Vaccinated Teachers And Students Don't Need Masks, CDC Says

SMS
Vaccinated Teachers And Students Don't Need Masks, CDC Says
The changes come amid a national vaccination campaign in which children as young as 12 are eligible to get shots.

Vaccinated teachers and students don't need to wear masks inside school buildings, the Centers for Disease Control and Prevention said Friday in relaxing its COVID-19 guidelines.

The changes come amid a national vaccination campaign in which children as young as 12 are eligible to get shots, as well as a general decline in COVID-19 hospitalizations and deaths.

“We're at a new point in the pandemic that we're all really excited about," and so it's time to update the guidance, said Erin Sauber-Schatz, who leads the CDC task force that prepares recommendations designed to keep Americans safe from COVID-19.

The nation's top public health agency is not advising schools to require shots for teachers and vaccine-eligible kids. And it's not offering guidance on how teachers can know which students are vaccinated or how parents will know which teachers are immunized.

That's probably going to make for some challenging school environments, said Elizabeth Stuart, a John Hopkins University public health professor who has children in elementary and middle schools.

“It would be a very weird dynamic, socially, to have some kids wearing masks and some not. And tracking that? Teachers shouldn't need to be keeping track of which kids should have masks on,” she said.

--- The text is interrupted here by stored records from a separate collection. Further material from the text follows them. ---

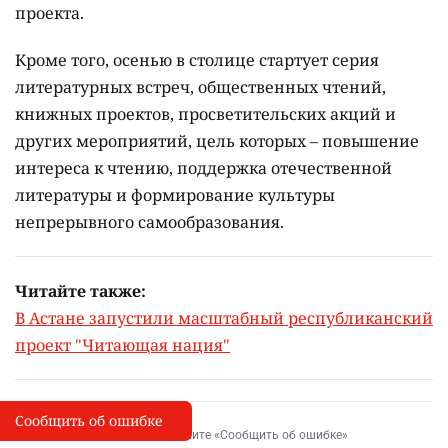
проекта.
Кроме того, осенью в столице стартует серия
литературных встреч, общественных чтений,
книжных проектов, просветительских акций и
других мероприятий, цель которых –
повышение
интереса к чтению, поддержка отечественной
литературы и формирование культуры
непрерывного самообразования.
Читайте также:
В Астане запустили масштабный республиканский
проект "Читающая нация"
Сообщить об ошибке
Сообщить об опечатке
I
Выделите фрагмент и нажмите «Сообщить об ошибке»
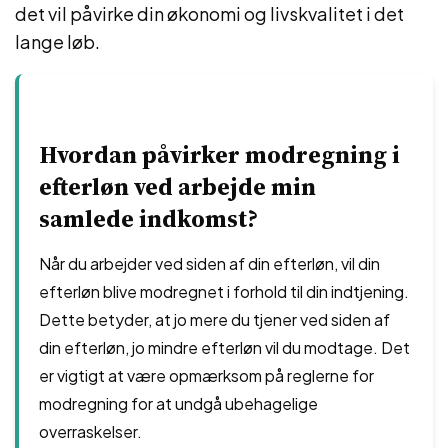
det vil påvirke din økonomi og livskvalitet i det
lange løb.
Hvordan påvirker modregning i
efterløn ved arbejde min
samlede indkomst?
Når du arbejder ved siden af din efterløn, vil din
efterløn blive modregnet i forhold til din indtjening.
Dette betyder, at jo mere du tjener ved siden af
din efterløn, jo mindre efterløn vil du modtage. Det
er vigtigt at være opmærksom på reglerne for
modregning for at undgå ubehagelige
overraskelser.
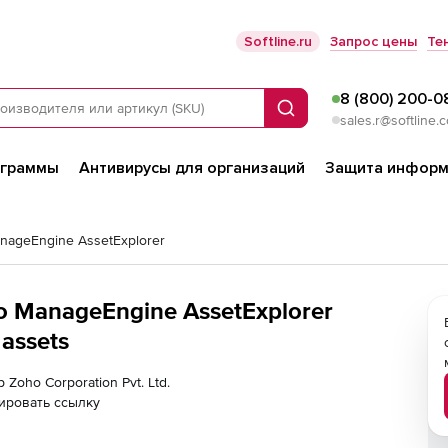
Softline.ru
Запрос цены
Те
8 (800) 200-0
Поиск
sales.r@softline.
ограммы
Антивирусы для организаций
Защита информ
nageEngine AssetExplorer
ho ManageEngine AssetExplorer
 assets
 Zoho Corporation Pvt. Ltd.
ировать ссылку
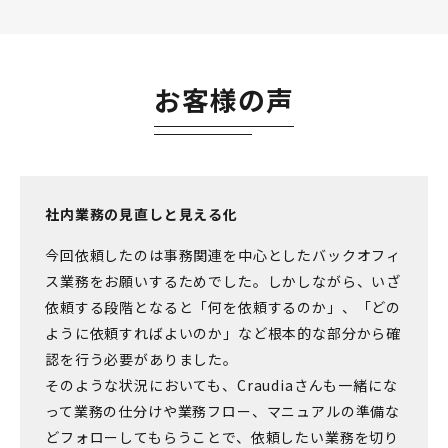
お客様の声
社内業務の見直しと見える化
今回依頼したのは事務関連を中心としたバックオフィ
ス業務をお願いするためでした。しかしながら、いざ
依頼する段階となると「何を依頼するのか」、「どの
ように依頼すればよいのか」など根本的な部分から確
認を行う必要がありました。
そのような状況においても、Craudiaさんも一緒にな
って業務の仕分けや業務フロー、マニュアルの準備な
どフォローしてもらうことで、依頼したい業務を切り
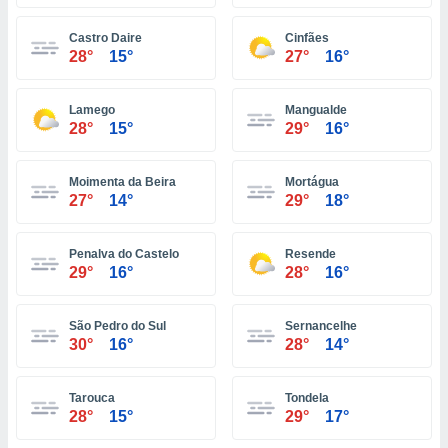
 zijn het
 de website
Castro Daire
Cinfães
talleerd,
28°
15°
27°
16°
 geen
den gebruikt
van gedrag
Lamego
Mangualde
 weergeven
28°
15°
29°
16°
 of
seerde
wel u wel
Moimenta da Beira
Mortágua
et-
27°
14°
29°
18°
seerde
t kunnen
 de
Penalva do Castelo
Resende
van cookies
29°
16°
28°
16°
toegang tot
rijgen door
São Pedro do Sul
Sernancelhe
"Weigeren"
30°
16°
28°
14°
stemming
j en
Tarouca
Tondela
28°
15°
29°
17°
s
cookies,
ficatoren of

Another potential headache: Schools should continue to space kids — and their desks — 3 feet apart in classrooms, the CDC says. But the agency emphasized that spacing should not be an obstacle to getting kids back in schools. And it said distancing is not required among fully vaccinated students or staff.

All of this may prove hard to implement, and that's why CDC is advising schools to make decisions that make the most sense, Sauber-Schatz said.

The biggest questions will be at middle schools where some students are eligible for shots and others aren’t. If sorting vaccinated and unvaccinated students proves too burdensome, administrators might choose to just keep a masking policy in place for everyone.

“The guidance is really written to allow flexibility at the local level,” Sauber-Schatz said.

Indeed, in some of the nation’s largest school districts, widespread mask-wearing is expected to continue this fall. In Detroit’s public schools, everyone will be required to wear a mask unless everyone in the classroom has been vaccinated. Philadelphia will require all public school students and staff to wear masks inside buildings, even if they have been vaccinated. But masks won't be mandated in Houston schools.

What about requiring COVID-19 vaccination as a condition of school attendance? That's commonly done across the country to prevent spread of measles and other diseases.

The CDC has repeatedly praised such requirements, but the agency on Friday didn't recommend that measure because it is considered a state and local policy decision, CDC officials said.

Early in the pandemic, health officials worried schools might become coronavirus cauldrons that spark community outbreaks. But studies have shown that schools often see less transmission than the surrounding community when certain prevention measures are followed.

The new guidance is the latest revision to advice the CDC began making to schools last year.

In March, the CDC stopped recommending that children and their desks be spaced 6 feet apart, shrinking the distance to 3 feet, and dropped its call for use of plastic shields.

In May, the agency said Americans in general don’t have to be as cautious about masks and distancing outdoors, and that fully vaccinated people don’t need masks in most situations. That change was incorporated into updated guidance for summer camps — and now, schools.